• **Texto de lectura**:
La primera es el que dice, “no voy” y no va. No hay mucho que discutir. Supongo
que ninguno la quiere vivir. La segunda, que es la que nos gustaría que nos
dijera Jesús, es el que dice que sí y que va. Pero el problema es que en esta
parábola hay una sola persona que vive eso: Jesús. El único que siempre le dice
que sí al Padre y va es Jesús. A nosotros no nos queda otra que entrar dentro
de los otros dos grupos. Por eso nos empieza a hacer un montón de ruido. ¿Qué
es lo que nos tenemos que dar cuenta? Que vamos caminando intentando crecer en
esto. Descubriendo que es un don, que es un regalo, que muchas veces no puedo,
pero que intento abrir el corazón.
En el fondo Pablo
lo dice a su comunidad de Filipo: ‘tengan un mismo corazón, un mismo
sentimiento. No hagan las cosas por su propio interés. Háganlo por los demás. Fíjense
cuál es el problema que tiene el otro y preocúpense.’ En palabras del fin de
semana pasado sería: “los últimos serán los primeros”. ¿Cómo nos ponemos en el
último lugar para incluir a todos? No que seamos nosotros los que decimos:
hasta acá entran. Sino cómo llego hasta el último para que todos entren. Cuando
no lo hacemos Jesús nos dice: ¿por qué te molesta que yo sea bueno? ¿Por qué te
molesta que yo deje entrar a las prostitutas, a los publicanos? Tengan ese
corazón que va y busca al otro. Porque ese es el sentimiento de Jesús, porque
esto es lo que nos cuesta. Lo que podemos hacer es mirar en el corazón a ver de
qué cosas nos quejamos.

• **Ejercicios**:
A. Según el texto sobre la parábola, ¿quién es el único que siempre le dice que sí al Padre y va?
B. Prosigue el texto sobre la parábola a partir de su última oración.

• **Datos**:

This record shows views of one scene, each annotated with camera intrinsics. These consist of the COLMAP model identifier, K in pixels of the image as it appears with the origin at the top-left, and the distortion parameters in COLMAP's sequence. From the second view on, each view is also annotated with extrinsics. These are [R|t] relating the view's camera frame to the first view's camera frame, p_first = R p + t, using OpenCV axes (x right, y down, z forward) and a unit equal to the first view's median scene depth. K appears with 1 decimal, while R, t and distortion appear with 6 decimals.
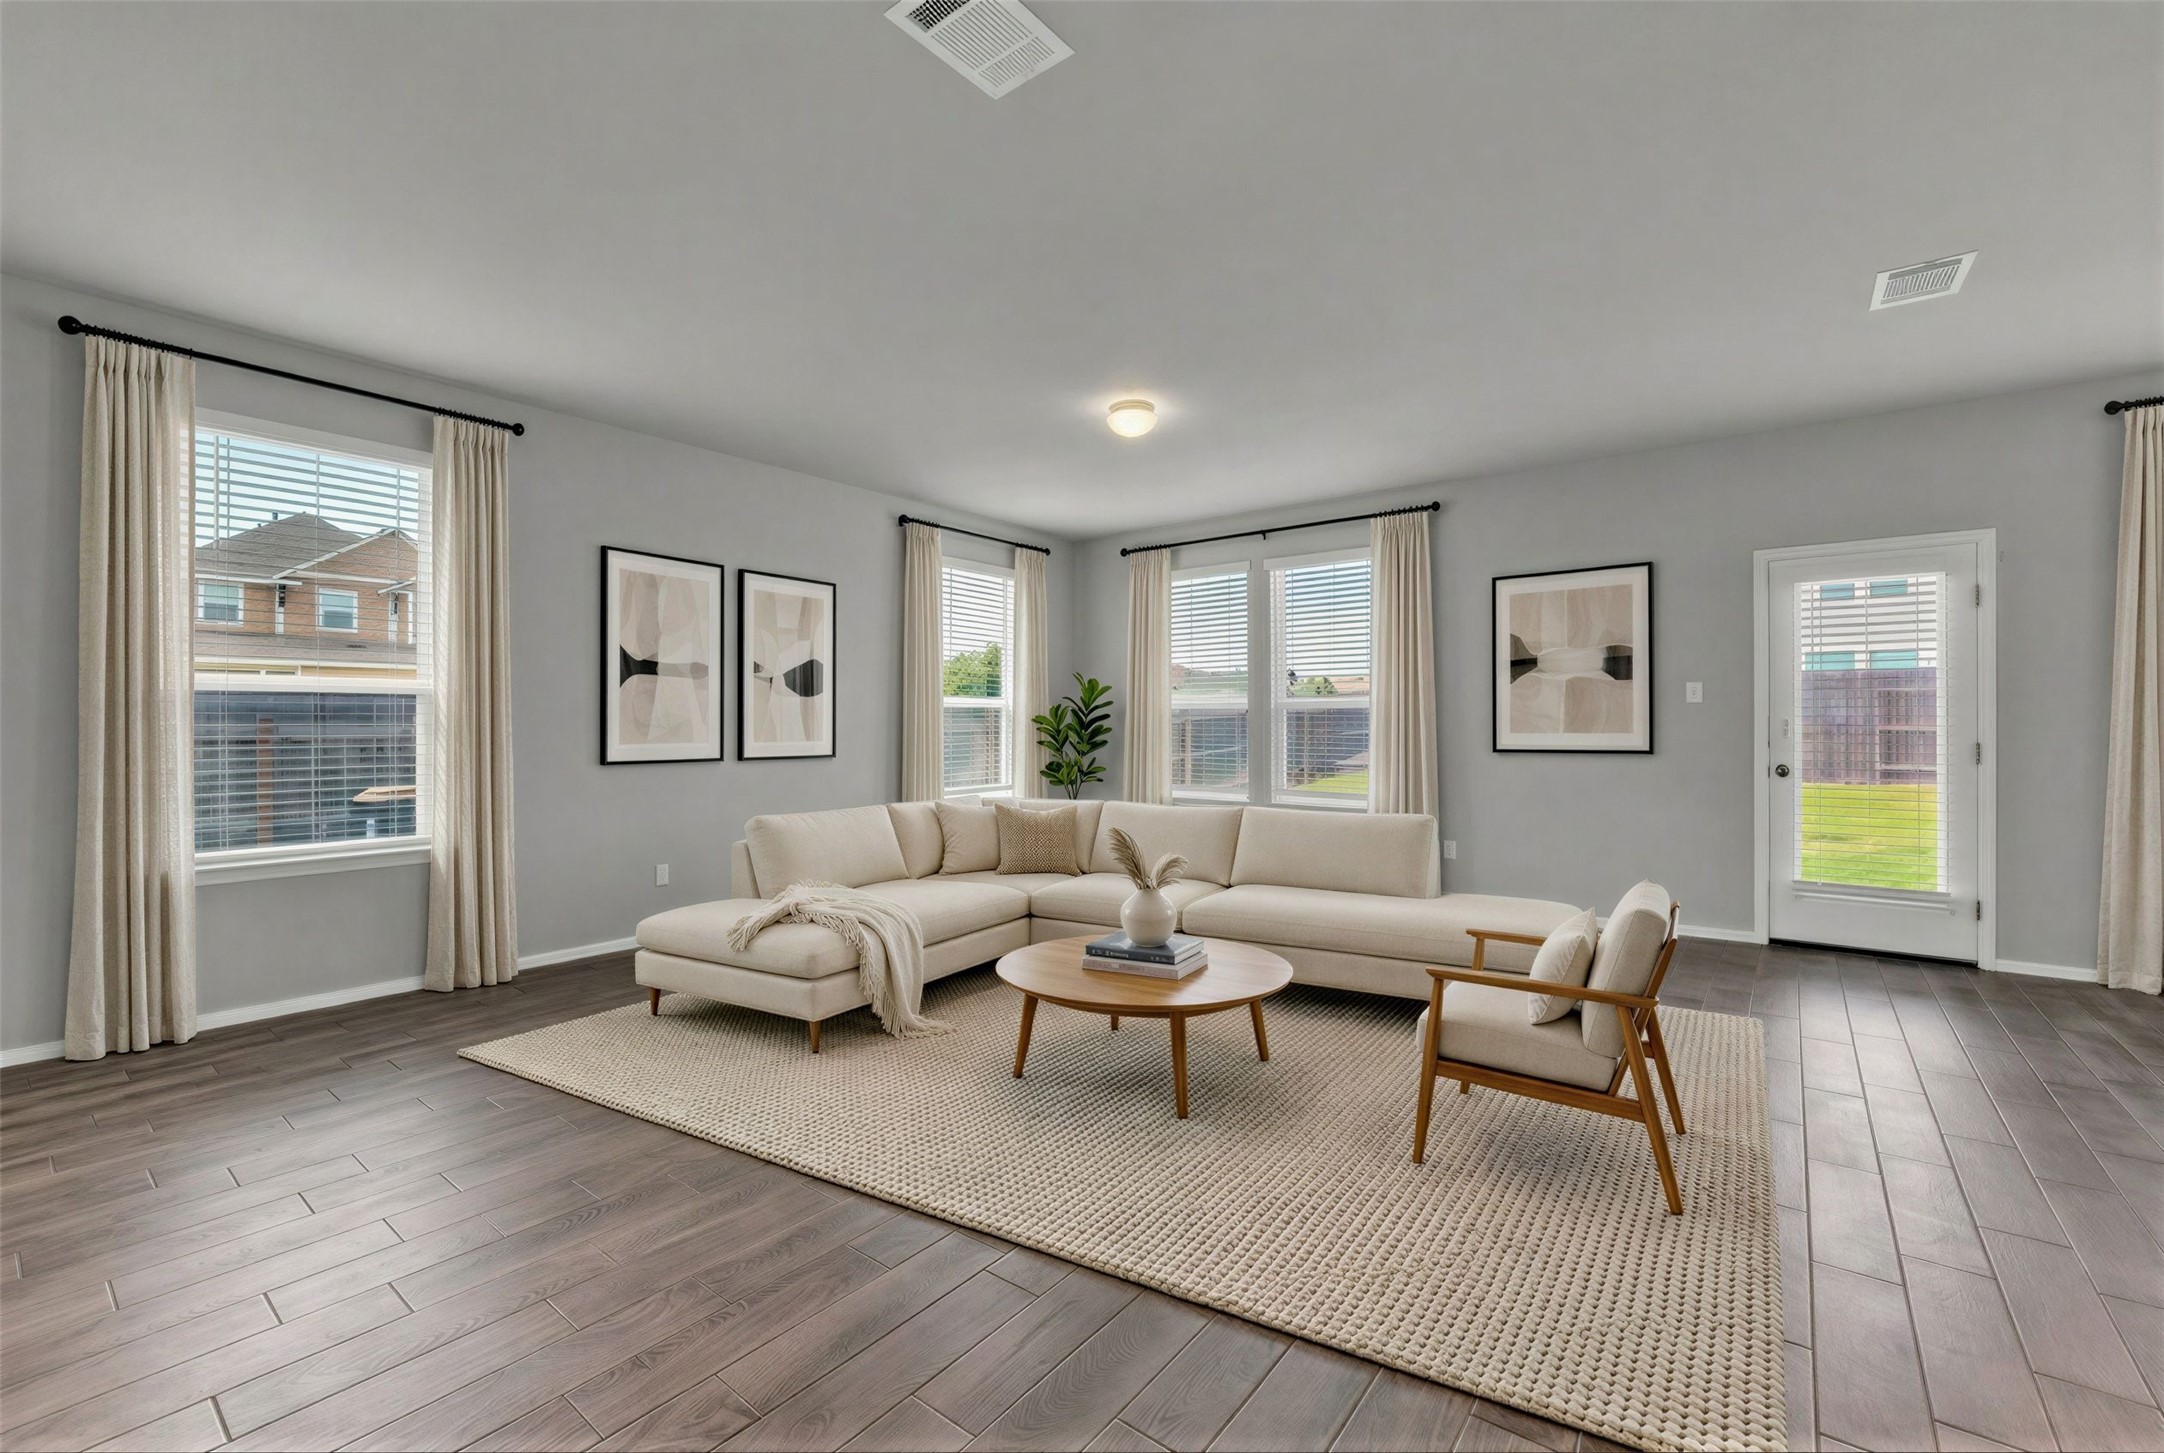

• **Resultados por tarea**:
A. Jesús.

B.
Voy a poner
un ejemplo bien claro de algo que me pasó hace unos días. Se me acercaron una
cantidad de personas desilusionadas, enojadas, por ciertas personas que visitan
al Papa. La verdad que no entiendo nada. ¿Somos nosotros los que le tenemos que
decir al Papa a quién tiene que visitar y a quién no; a quien le tiene que
abrir la puerta y a quien no? A Jesús le pasaba lo mismo. Le decían: vos con
estos no te tenés que juntar. Nosotros nos estamos poniendo en ese papel. Le decimos
al Papa que no sabe nada y que le tenemos que enseñar con quién se tiene que
juntar. Bueno, acá tenemos una respuesta clarísima. ¿Por qué? Porque nos falta
tener ese corazón que incluye a los demás. Ahora, la respuesta es fácil. Seguramente
el Papa es mucho más bueno que nosotros. Entendió esta parábola; entendió que
toda persona tiene posibilidad de conversión.
Cuando yo me
empiezo a quejar, a dejarlo afuera, me dejo yo afuera. Porque no busqué la
manera de incluir a mi hermano y a mi hermana. No descubrí que la fe no es de mi propiedad sino que es
un regalo y es un don. Y es para compartir. El que elije quién está y quién no
está en ese Reino no soy yo, es Jesús. No puedo cerrar la puerta, porque me la
cierro a mí. Cuando quiero cerrar la puerta, el que me estoy quedando afuera
soy yo. Es muy simple. Entonces tengo que tener esa humildad, que es lo que
pide Pablo en la segunda lectura, de vivir la alegría de que estamos todos. Esto
fue lo que hizo Jesús, esto es lo que dice Pablo en la segunda lectura. El que
era de condición divina, no se quedó con eso; se abajó, se hizo esclavo, se
humilló, hasta dar la vida. ¿Por qué? Para estar debajo de todos e incluirlos.
¿Por qué hizo esto? Porque eso es lo que lo hacía feliz. Poder ayudar a que
todos estuvieran incluidos lo hacía feliz. Ese es el sentimiento que nos pide a
nosotros, ayudar a que todos estén incluidos, tener ese mismo sentimiento. Intentar
vivir ese amor incondicional, ese amor del que se alegra por lo que vive el
hermano.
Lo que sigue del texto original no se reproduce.